Turcy zabili w Iraku kolejnych 41 partyzantów


Podczas operacji na północy Iraku Turcy zabili w poniedziałek kolejnych 41 partyzantów Partii Pracujących Kurdystanu - poinformował sztab armii. Waszyngton apeluje do Ankary o ograniczenie działań wojskowych.

- Nie jest to z pewnością idealna sytuacja. Mamy nadzieję, że jest to krótkotrwały najazd, co ma na celu poradzenie sobie z zagrożeniem - powiedziała dziennikarzom rzeczniczka Białego Domu Dana Perino. Dodała, że "idealnie byłoby, gdyby PKK już dłużej nie istniała w Iraku".

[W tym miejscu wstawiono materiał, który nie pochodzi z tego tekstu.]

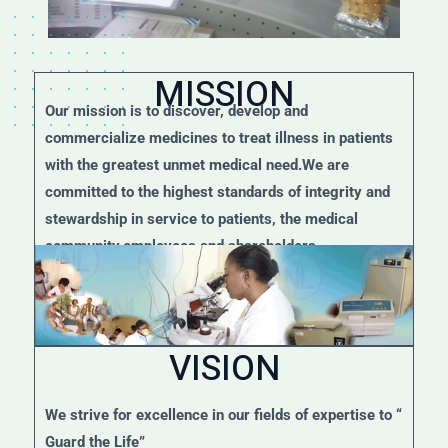
MISSION
Our mission is to discover, develop and
commercialize medicines to treat illness in patients
with the greatest unmet medical need.We are
committed to the highest standards of integrity and
stewardship in service to patients, the medical
community,employees and shareholders.
VISION
We strive for excellence in our fields of expertise to “
Guard the Life”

Jednocześnie rzeczniczka zapewniła, że amerykańskie władze są w kontakcie z tureckim rządem. Zachwalała też dialog, jaki się toczy w tej sprawie między Ankarą a władzami w Iraku.

Zabiliśmy 153 partyzantów

W poniedziałek sztab tureckiej armii opublikował najnowszy bilans strat po stronie PKK. Wynika z niego, że liczba ofiar po stronie partyzantów wzrosła już do 153. Według Ankary, zginęło też 17 żołnierzy.

40 tys. ofiar w dwadzieścia lat

Operację przeciw Kurdom na północy Iraku prowadzi od piątku około 10 tysięcy tureckich żołnierzy. Mają wyeliminować PKK, marksistowską partyzantkę, która od 1984 roku walczy przeciwko Turkom o autonomię Kurdystanu na południowym wschodzie Turcji.

USA, Unia Europejska oraz Turcja uznają PKK za organizację terrorystyczną. Turcja obarcza PKK odpowiedzialnością za śmierć co najmniej 40 tys. ludzi.